As the teams take to the pitch in Eastlands on Saturday two teams will meet who have a very similar ownership structure and transfer policy. Whilst Chelsea have stopped their mega-spending they did attempt to assemble a squad of the best players at any cost after their initial take over, Manchester City have had to continue to try to ‘buy’ success. As these teams meet Chelsea sit atop the Premier League following a blistering start to the season, Manchester City meanwhile sit 7 points behind in 4th place. Man City have finished their second year under their mega-rich owners and the question remains can they follow Chelsea’s – literal – lead?
In June 2003, Chelsea were sold to Billionaire Russian Roman Abramovich in a move that rocked football. This was one of the largest buy-outs in football history and Abramovich set about by allowing his Manager, then Claudio Ranieri, to spend as he liked in the transfer market. Chelsea improved from 4th to 2nd behind Arsenal in their ‘Unbeatables’ season. Ranieri also took them to the semi-final of the Champions League but bizarrely lost out to Monaco. A change in manager soon followed as the eventual European Champion that year was chosen to take Chelsea to the next level. We are all aware of what happened next as Chelsea went on to win the league and established themselves as perennial title contenders.
In August 2008 Manchester City were bought by Abu Dhabi United Group whose total capital dwarfs that of Abramovich they stated their intent by purchasing Robinho from under the noses of their London opponents. Unfortunately for the club the ownership change arrived too late in the transfer window to allow City to set-up for the season coming a situation that was not rectified until the following summer as they outlaid £100m on new talent. The improvement from 10th to 5th was not enough to keep Mark Hughes in a job. City narrowly missed out on the Champions League and returned to spending this summer with the belief that this investment would make them contenders not just for a Champions League spot but a title run was possible.
The difference between these two stories is, at first glance, the almost instant success at Chelsea after replacing the incumbent manager has not been replicated at Manchester City but to draw your conclusion from that is not accurate as both teams did not start on equal footing. At Chelsea Abramovich had acquired a Champions League team whom he set about improving. They already had recognised stars in Frank Lampard, John Terry and William Gallas.
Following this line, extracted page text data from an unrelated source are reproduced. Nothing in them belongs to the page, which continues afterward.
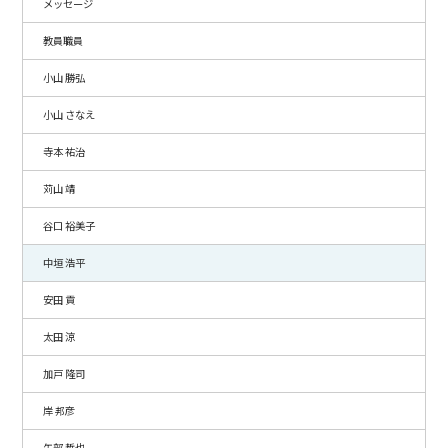
メッセージ
教員職員
小山 勝弘
小山 さなえ
寺本 祐治
苅山 靖
谷口 裕美子
中垣 浩平
安田 貢
太田 涼
加戸 隆司
岸 邦彦
矢部 哲也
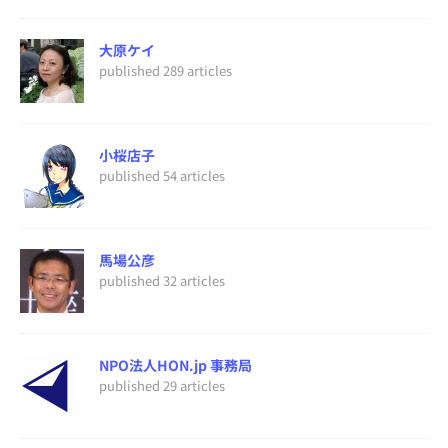
大原ケイ
published 289 articles
小桜店子
published 54 articles
馬場公彦
published 32 articles
NPO法人HON.jp 事務局
published 29 articles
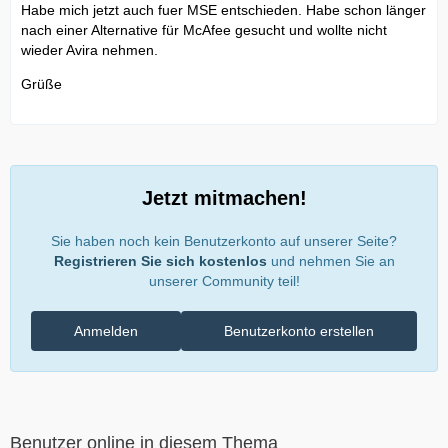
Habe mich jetzt auch fuer MSE entschieden. Habe schon länger
nach einer Alternative für McAfee gesucht und wollte nicht
wieder Avira nehmen.
Grüße
Jetzt mitmachen!
Sie haben noch kein Benutzerkonto auf unserer Seite?
Registrieren Sie sich kostenlos
und nehmen Sie an
unserer Community teil!
Anmelden
Benutzerkonto erstellen
Benutzer online in diesem Thema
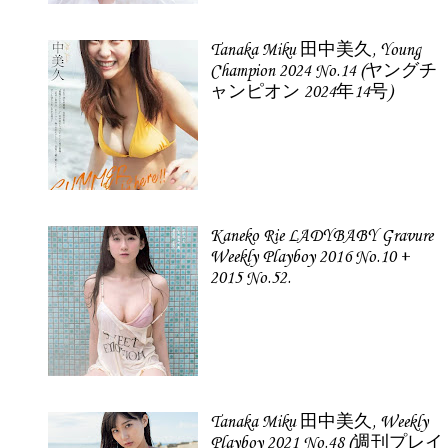
Tanaka Miku 田中美久, Young
Champion 2024 No.14 (ヤングチ
ャンピオン 2024年14号)
Kaneko Rie LADYBABY Gravure
Weekly Playboy 2016 No.10 +
2015 No.52.
Tanaka Miku 田中美久, Weekly
Playboy 2021 No.48 (週刊プレイ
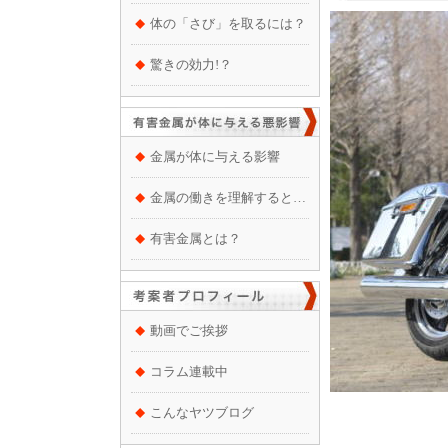
体の「さび」を取るには？
驚きの効力!？
金属が体に与える影響
金属の働きを理解すると…
有害金属とは？
動画でご挨拶
コラム連載中
こんなヤツブログ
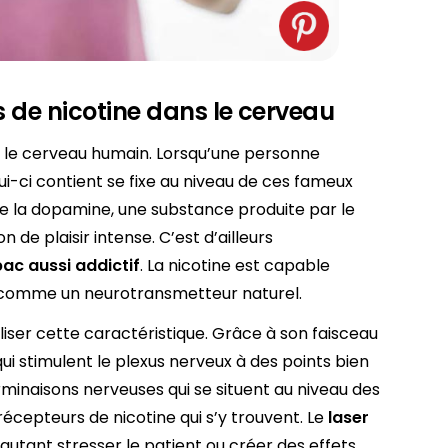
rs de nicotine dans le cerveau
ns le cerveau humain. Lorsqu’une personne
i-ci contient se fixe au niveau de ces fameux
de la dopamine, une substance produite par le
 de plaisir intense. C’est d’ailleurs
bac aussi addictif
. La nicotine est capable
it comme un neurotransmetteur naturel.
liser cette caractéristique. Grâce à son faisceau
ui stimulent le plexus nerveux à des points bien
erminaisons nerveuses qui se situent au niveau des
x récepteurs de nicotine qui s’y trouvent. Le
laser
autant stresser le patient ou créer des effets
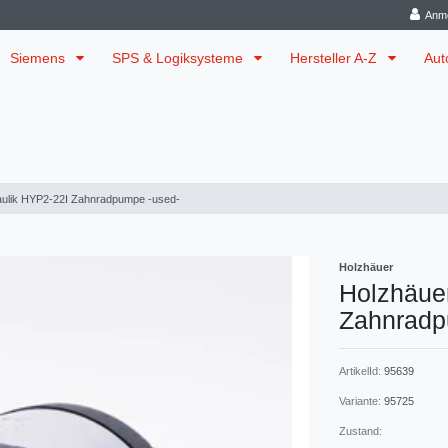
Anm
Siemens
SPS & Logiksysteme
Hersteller A-Z
Aut
aulik HYP2-22I Zahnradpumpe -used-
Holzhäuer
Holzhäue
Zahnradp
ArtikelId:
95639
Variante:
95725
Zustand:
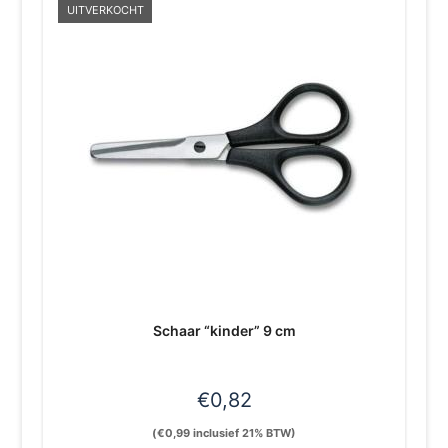
UITVERKOCHT
Schaar “kinder” 9 cm
€
0,82
(
€
0,99
inclusief 21% BTW)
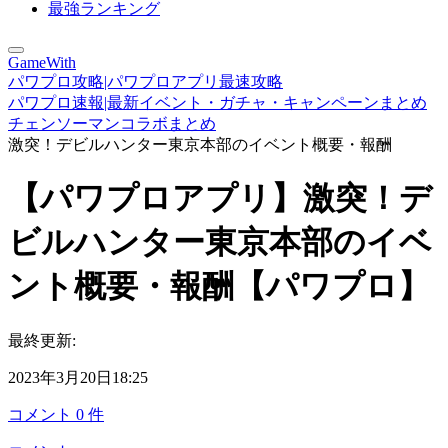
最強ランキング
GameWith
パワプロ攻略|パワプロアプリ最速攻略
パワプロ速報|最新イベント・ガチャ・キャンペーンまとめ
チェンソーマンコラボまとめ
激突！デビルハンター東京本部のイベント概要・報酬
【パワプロアプリ】激突！デ
ビルハンター東京本部のイベ
ント概要・報酬【パワプロ】
最終更新:
2023年3月20日18:25
コメント
0
件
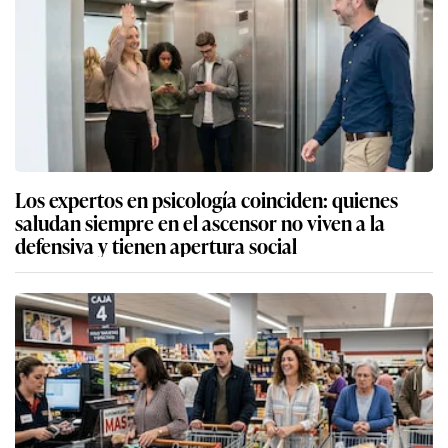
Los expertos en psicología coinciden: quienes
saludan siempre en el ascensor no viven a la
defensiva y tienen apertura social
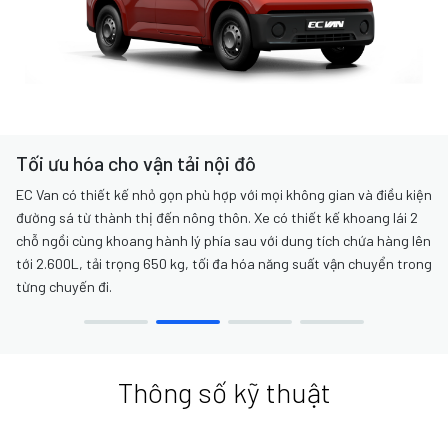
Tối ưu hóa cho vận tải nội đô
EC Van có thiết kế nhỏ gọn phù hợp với mọi không gian và điều kiện
đường sá từ thành thị đến nông thôn. Xe có thiết kế khoang lái 2
chỗ ngồi cùng khoang hành lý phía sau với dung tích chứa hàng lên
tới 2.600L, tải trọng 650 kg, tối đa hóa năng suất vận chuyển trong
từng chuyến đi.
Thông số kỹ thuật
The same could not be said for Manchester City as the new owners took a look at their squad, the excitement around City had been around the potential of players such as Richards, Johnson and Ireland rather than the top class calibre that Chelsea has. Also as alluded to above Chelsea were bought in June allowing Ranieri to improve upon his squad all over the summer, City were hampered in this regard. Finally, the draw of Champions League football was key in Chelsea’s recruitment drive, Manchester City can only offer the potential of the competition in this regard.
Chelsea were the model to follow in regards to ‘buying’ success, Abramovich took a top 4 club and gave them the funds to buy the players necessary to be title winners. Stability has been key to this success it is no surprise that in their least successful season since takeover Chelsea changed their manager in mid-season (Mourinho left relatively early the previous season). Still to call a FA cup and a CL semi-final as ‘unsuccessful’ shows how far Chelsea have come. The core spine of Drogba, Lampard, Terry and Cech were the key to this success and in this regard Manchester City are starting to show improvement their spine of Hart, Kompany, Barry and Tevez may not be title contenders just yet but if they keep those players together they could base their success around it. On the wings Chelsea initially found success with a young pairing of Damien Duff and Arjen Robben. Adam Johnson is the equal of Duff at that stage in his career and David Silva would hope to emulate Robben’s eventual rise to prominance despite his slow start. Full-backs were an issue for Chelsea early on and the same seems true for City. Much like Asier Del Horno (remember him) Kolorov has not adapted to the English game as the club may have liked, it took a tapping up charge for Chelsea to settle one of their full-backs let’s hope City can avoid that route.
Manchester City are starting to show the roots that made Chelsea the team they are today. A win on Saturday could reignite optimism around the club a defeat and the nay-sayers will be calling for unnecessary change. Having started with a weaker hand than Chelsea did instant success was unrealistic, the move to Mancini has not been heralded as a complete success but his style mimics that of Mourinho. Mourinho had the comfort of having a strong team to begin with and therefore had the ability to stay unbeaten until an early season loss (their only loss) to – yep – Man City. Mancini is now in the year where this type of success needs to be replicated. Mourinho did so on the basis of a strong defence, his winning detracted from accusations of boring football. Mancini’s record cannot provide this shield just yet.
Really, Manchester City’s expectations for the rest of the season depend on their result on Saturday if they play for and achieve a draw it is a tacit acceptance of Chelsea’s superiority if they lose then even in September the title looks lost but if they win they could be beginning the season that finally sets them in the Premier League elite and officially confirm them as Chelsea’s (only) bogey team.